The response to the bleak message is clear. First of all, aging Americans are going to have to work longer.

They may say goodbye to their current employer when they reach retirement age, but they will continue to work and earn an income. Secondly, we’re all under pressure to delay taking Social Security as long as possible. For every year you wait from age 62 to age 70 you earn an 8% in benefits increase. Last, you need to save even in job-tirement.

These results are reflected in a SunAmerica survey released on July 12, Retirement Re-Set Study: Redefining retirement post recession.

One survey result by the large insurance and retirement services company stood out for me: The cost of family ties. The survey reports that that “pre-retirees must balance their retirement plans with the possibility of having to financially and emotionally support aging relatives, adult children, grandchildren, and siblings.”

For instance, nearly half of respondents say they will need to provide financial assistance to family members and 70% of these respondents expect to offer financial assistance to their adult children. Think about it. Your daughter loses her job. You’re going to help out. Your son can’t meet the community college retraining program bill. You’ll make sure it gets paid. (So much for an inheritance, too.)

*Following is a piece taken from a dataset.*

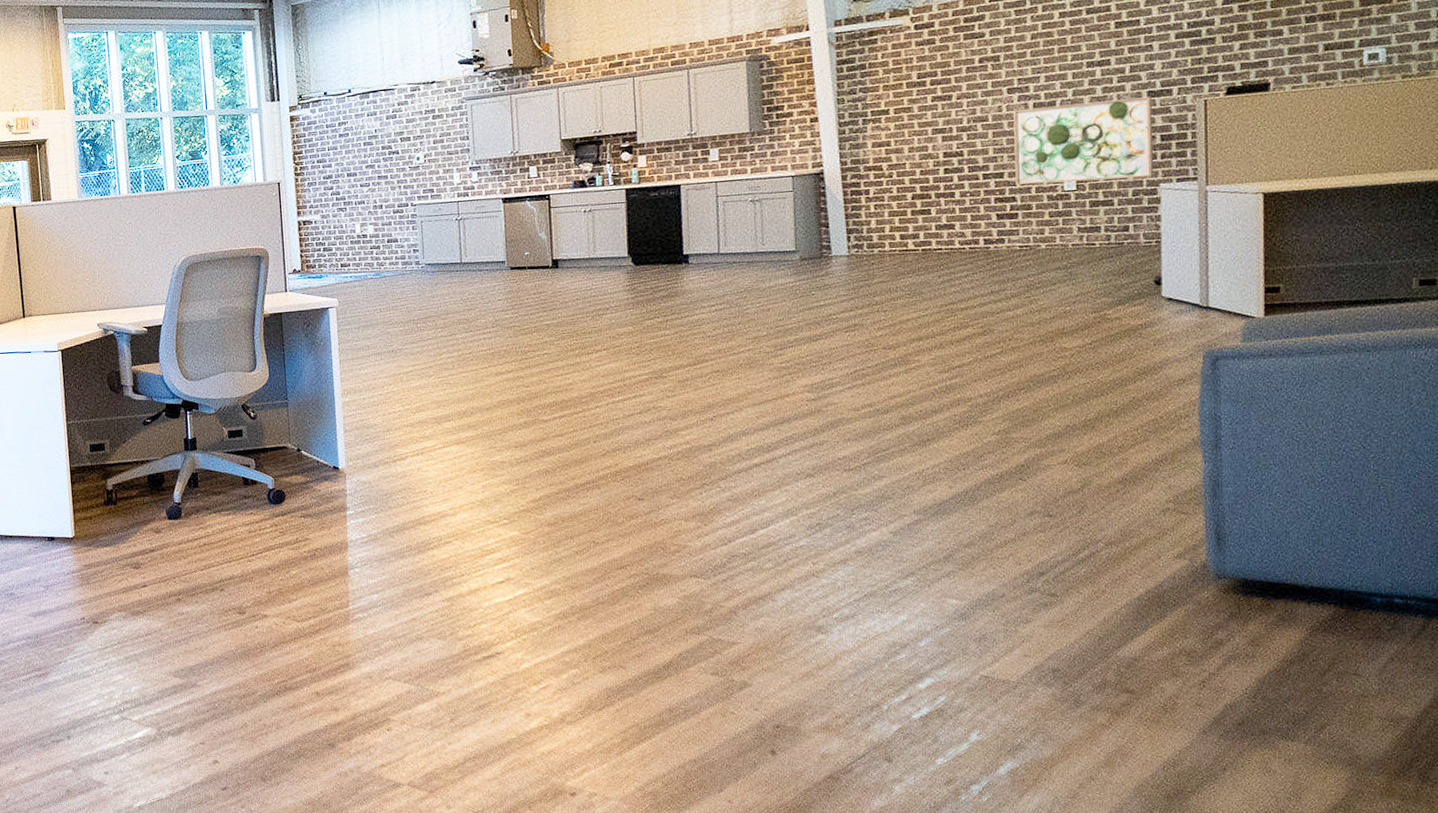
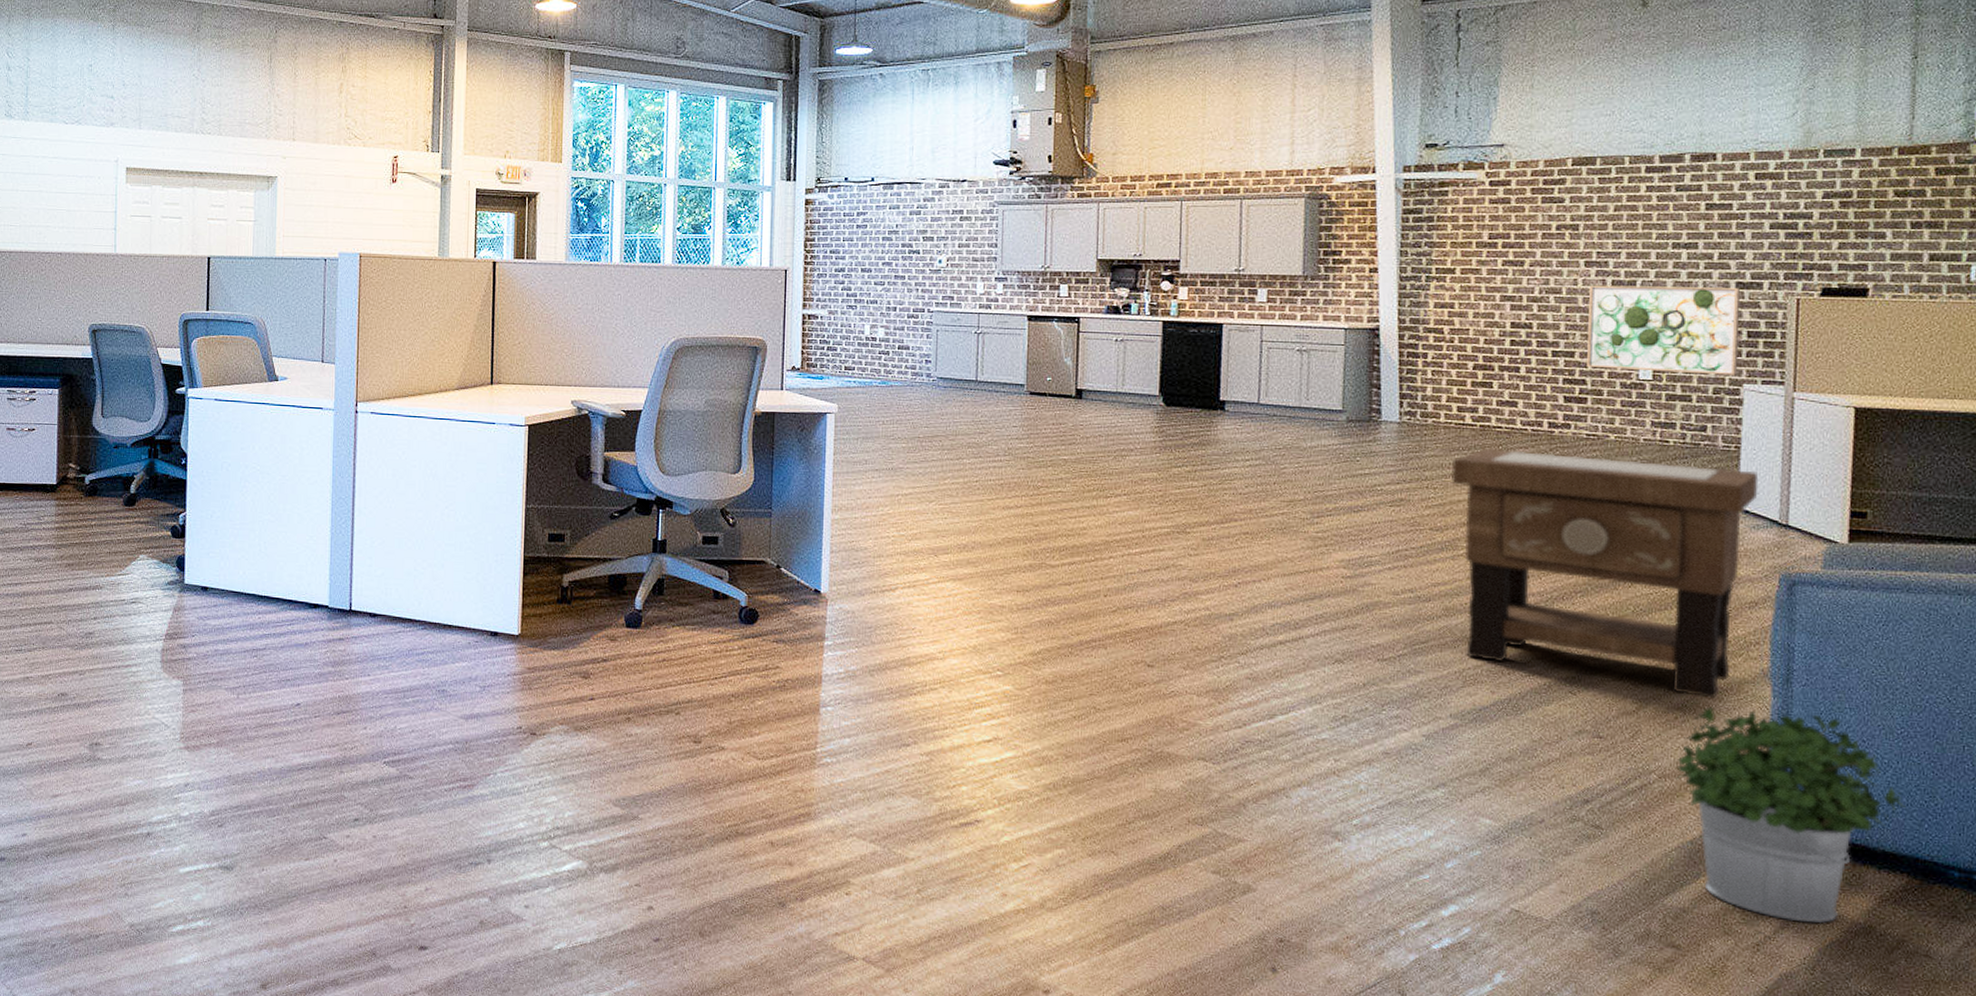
side table: none [899,261,1180,470] -> present [1451,448,1759,698]
potted plant: none [1121,473,1329,658] -> present [1676,706,1905,924]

I don’t think the answers to the survey question about family ties is surprising. However, we do tend to systematically underestimate the odds of a financial surprise in retirement. Several months ago I had a correspondence about retirement with Henry “Bud” Hebeler, the founder and driving force behind

“Every single one of our friends has had some serious financial surprise during retirement that was completely unseen,” says Hebeler. “By far, the most common unforeseen thing has been adult daughters getting divorced and trying to support several children. Others, including ourselves, had to provide major financial help to our parents.”

People are struggling to save more and pay down debts despite a near double-digit unemployment rate and little wage gains. An emergency fund isn’t only for young families. It’s a necessity even for the retired.